Portugueses valorizam crimes contra ambiente, afirma Sociedade Estudo das Aves

Os portugueses consideram muito importantes os crimes contra o ambiente e querem mais eficácia ao seu combate, sugerem os resultados de um estudo hoje divulgados pela Sociedade Portuguesa para o Estudo das Aves.

Portugueses valorizam crimes contra ambiente, afirma Sociedade Estudo das Aves

Portugueses valorizam crimes contra ambiente, afirma Sociedade Estudo das Aves

Os portugueses consideram muito importantes os crimes contra o ambiente e querem mais eficácia ao seu combate, sugerem os resultados de um estudo hoje divulgados pela Sociedade Portuguesa para o Estudo das Aves.

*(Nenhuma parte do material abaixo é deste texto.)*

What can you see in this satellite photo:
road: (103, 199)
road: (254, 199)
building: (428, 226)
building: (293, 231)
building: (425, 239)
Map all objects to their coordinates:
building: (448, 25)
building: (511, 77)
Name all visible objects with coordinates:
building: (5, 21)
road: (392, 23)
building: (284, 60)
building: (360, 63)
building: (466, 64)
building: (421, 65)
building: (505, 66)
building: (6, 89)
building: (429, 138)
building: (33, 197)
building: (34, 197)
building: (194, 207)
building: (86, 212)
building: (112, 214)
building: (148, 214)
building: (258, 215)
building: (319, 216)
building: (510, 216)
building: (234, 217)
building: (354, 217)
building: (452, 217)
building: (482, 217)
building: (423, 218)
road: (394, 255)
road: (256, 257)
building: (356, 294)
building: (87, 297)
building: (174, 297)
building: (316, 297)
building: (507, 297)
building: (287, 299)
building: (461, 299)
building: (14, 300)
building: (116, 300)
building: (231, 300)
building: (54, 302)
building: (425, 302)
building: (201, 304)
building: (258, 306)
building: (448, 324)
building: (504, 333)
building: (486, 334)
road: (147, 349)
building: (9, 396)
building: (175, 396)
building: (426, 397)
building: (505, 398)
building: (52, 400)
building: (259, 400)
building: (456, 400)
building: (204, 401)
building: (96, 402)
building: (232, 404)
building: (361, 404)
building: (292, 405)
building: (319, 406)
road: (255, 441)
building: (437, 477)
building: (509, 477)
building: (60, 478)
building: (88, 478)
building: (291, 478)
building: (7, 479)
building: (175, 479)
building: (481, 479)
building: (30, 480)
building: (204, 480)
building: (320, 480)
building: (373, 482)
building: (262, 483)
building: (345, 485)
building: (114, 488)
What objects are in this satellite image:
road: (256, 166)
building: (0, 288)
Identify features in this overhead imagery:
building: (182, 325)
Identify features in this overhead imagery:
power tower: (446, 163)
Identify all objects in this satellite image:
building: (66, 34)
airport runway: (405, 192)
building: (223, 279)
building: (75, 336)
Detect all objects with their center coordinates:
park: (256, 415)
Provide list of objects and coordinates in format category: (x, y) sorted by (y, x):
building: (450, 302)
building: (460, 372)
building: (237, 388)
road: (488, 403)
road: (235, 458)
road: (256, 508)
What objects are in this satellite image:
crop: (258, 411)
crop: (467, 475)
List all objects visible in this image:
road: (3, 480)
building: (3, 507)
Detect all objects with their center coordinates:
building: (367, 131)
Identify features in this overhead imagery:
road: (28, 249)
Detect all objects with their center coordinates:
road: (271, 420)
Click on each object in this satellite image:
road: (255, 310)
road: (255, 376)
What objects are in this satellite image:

A divulgação dos resultados do estudo acontece no Dia Internacional da Biodiversidade, que hoje se assinala, com a SPEA a defender que são necessárias sentenças “mais fortes” nos crimes contra o ambiente.

O estudo, explica a SPEA, foi feito no âmbito do projeto “LIFE Nature Guardians”, destinado a minimizar os efeitos do crime contra o ambiente em Portugal e Espanha e melhorar a eficácia do combate a esses crimes.

Explica-se no comunicado que num inquérito a 700 portugueses, 80% dos inquiridos consideraram que o Governo não dá importância suficiente às questões ambientais, e quase 90% defenderam que os crimes contra o ambiente são tão ou mais importantes que outros tipos de delitos.   

Os participantes avaliaram como “insuficiente” a eficácia das entidades que combatem os crimes contra o ambiente, bem como da própria legislação.

 “Para corresponder a esta preocupação dos portugueses, e reduzir significativamente os crimes contra o ambiente, precisamos de sentenças mais fortes, que tenham realmente um efeito dissuasor, para que os perpetradores não fiquem impunes, e estes crimes deixem de ser vistos como ´lucrativos´”, afirma Joaquim Teodósio, coordenador do Departamento de Conservação Terrestre da SPEA, citado no comunicado.

Diz a SPEA que entre 1998 e 2017 foram registados em Portugal 1.066 crimes contra a natureza.

Ainda no âmbito do projeto “LIFE Nature Guardians”, investigadores da Universidade do Porto constataram que, de 52 casos analisados, apesar de 80% terem resultado em condenação, a maioria das multas aplicadas não ultrapassou os 900 euros.

Em Espanha, afirma-se no comunicado, as coimas são mais avultadas, dando-se o exemplo em que os responsáveis pela morte de seis águias-imperiais foram condenados a pagar 360.000 euros.   

O dia 22 de maio como Dia Internacional da Biodiversidade assinala a assinatura da Convenção sobre diversidade biológica, a 22 de maio de 1992 em Nairobi, no Quénia.

A efeméride começou por ser assinalada a 29 de dezembro, data da entrada em vigor da Convenção, mas em 2000 a Assembleia-geral das Nações Unidas escolheu o dia 22 de maio.